──────── INPUT DATA
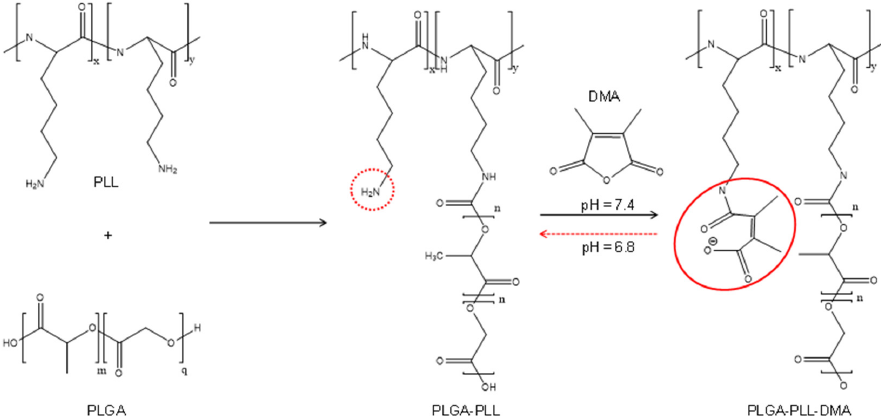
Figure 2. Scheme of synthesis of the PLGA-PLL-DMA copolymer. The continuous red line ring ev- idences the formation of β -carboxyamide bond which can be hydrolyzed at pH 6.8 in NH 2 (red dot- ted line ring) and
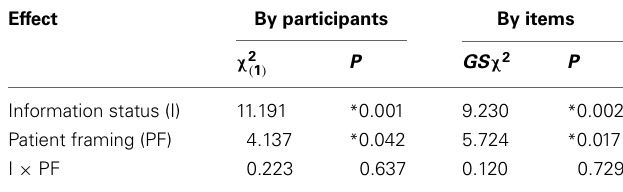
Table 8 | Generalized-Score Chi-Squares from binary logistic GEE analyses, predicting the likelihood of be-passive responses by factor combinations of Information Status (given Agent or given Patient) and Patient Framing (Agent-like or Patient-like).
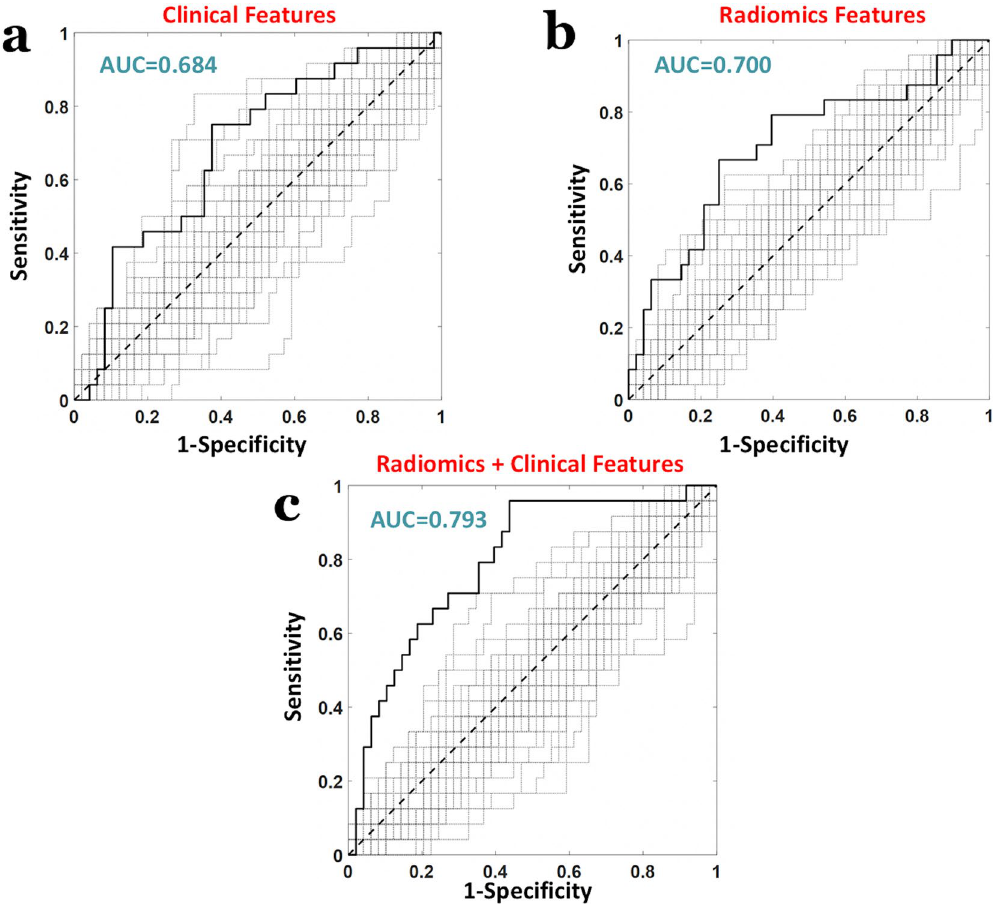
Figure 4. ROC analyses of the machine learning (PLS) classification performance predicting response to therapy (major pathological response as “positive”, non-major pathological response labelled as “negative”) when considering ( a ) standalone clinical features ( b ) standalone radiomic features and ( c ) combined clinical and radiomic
────────────────
──────── INPUT DATA
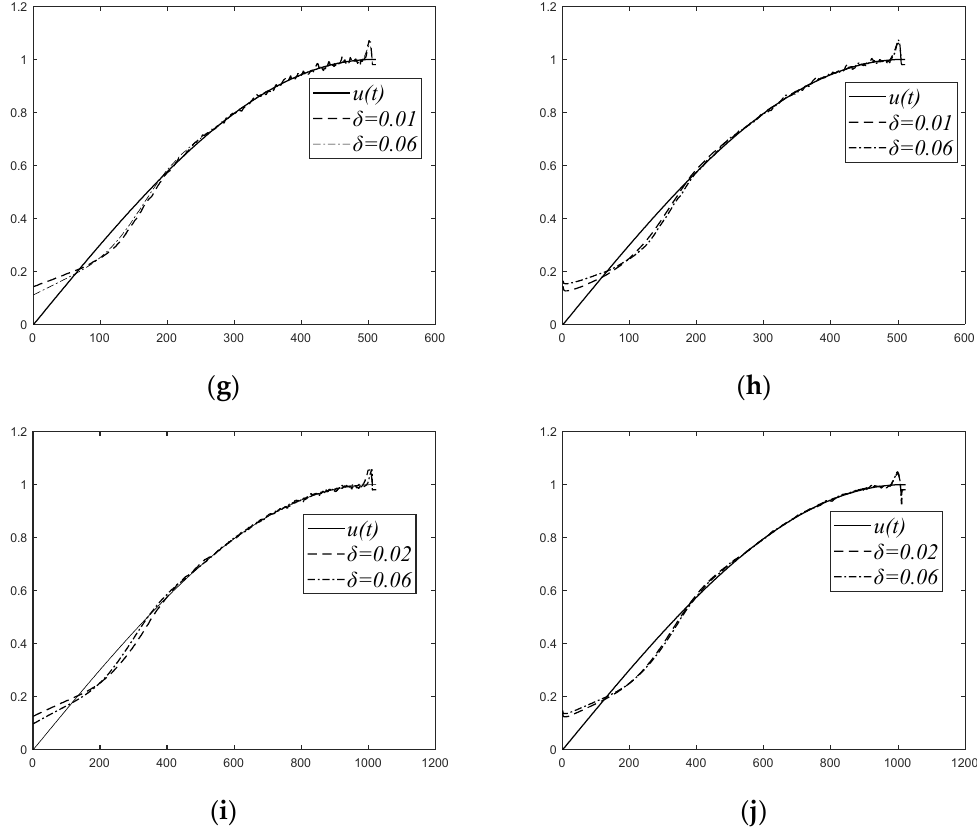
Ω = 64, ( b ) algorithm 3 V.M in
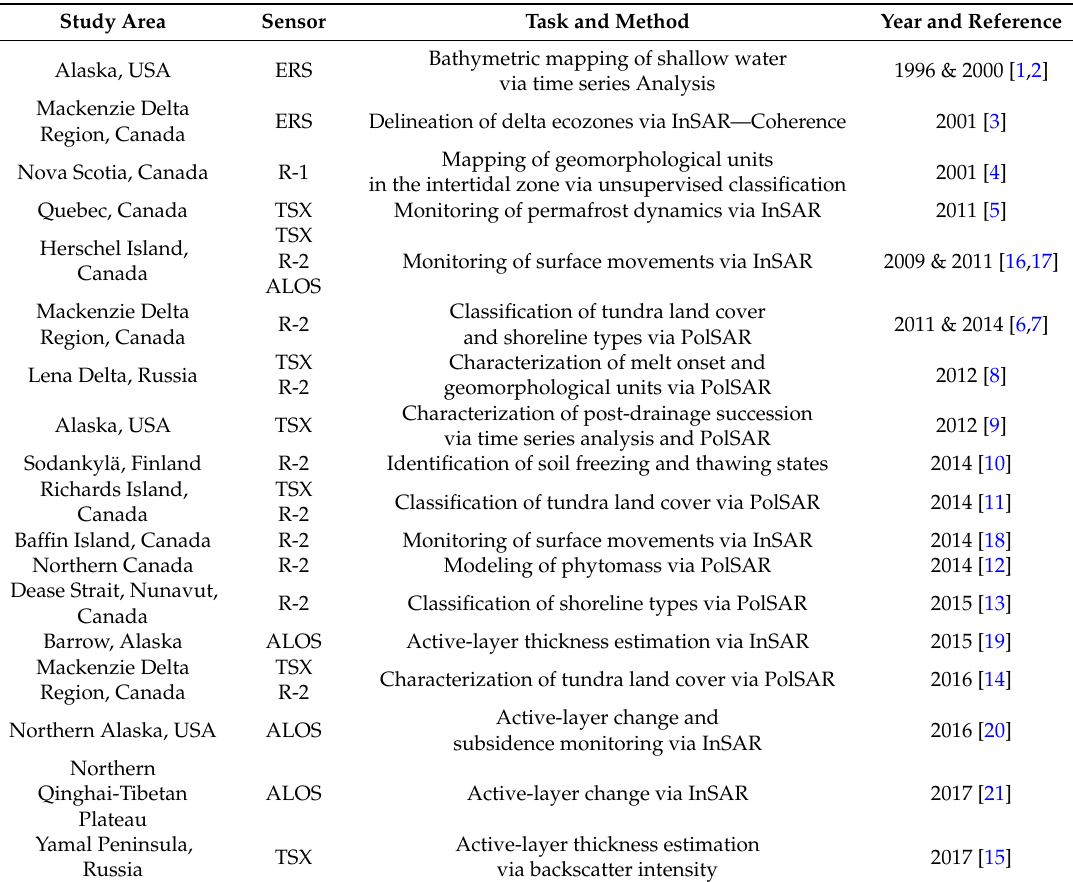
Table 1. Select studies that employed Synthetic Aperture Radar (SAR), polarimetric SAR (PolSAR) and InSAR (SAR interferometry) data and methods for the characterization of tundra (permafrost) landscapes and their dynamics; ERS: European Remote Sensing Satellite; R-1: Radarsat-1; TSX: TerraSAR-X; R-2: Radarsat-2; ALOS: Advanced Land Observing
────────────────
▶ [TASK STATEMENT] Above are some records. Reproduce the lines from the one with "Figure 2. Scheme" down to the one with "Figure 4. ROC", keeping both, and leave every picture out.

▶ [EXERCISE ANSWER]
Figure 2. Scheme of synthesis of the PLGA-PLL-DMA copolymer. The continuous red line ring ev- idences the formation of β -carboxyamide bond which can be hydrolyzed at pH 6.8 in NH 2 (red dot- ted line ring) and
Table 8 | Generalized-Score Chi-Squares from binary logistic GEE analyses, predicting the likelihood of be-passive responses by factor combinations of Information Status (given Agent or given Patient) and Patient Framing (Agent-like or Patient-like).
Figure 4. ROC analyses of the machine learning (PLS) classification performance predicting response to therapy (major pathological response as “positive”, non-major pathological response labelled as “negative”) when considering ( a ) standalone clinical features ( b ) standalone radiomic features and ( c ) combined clinical and radiomic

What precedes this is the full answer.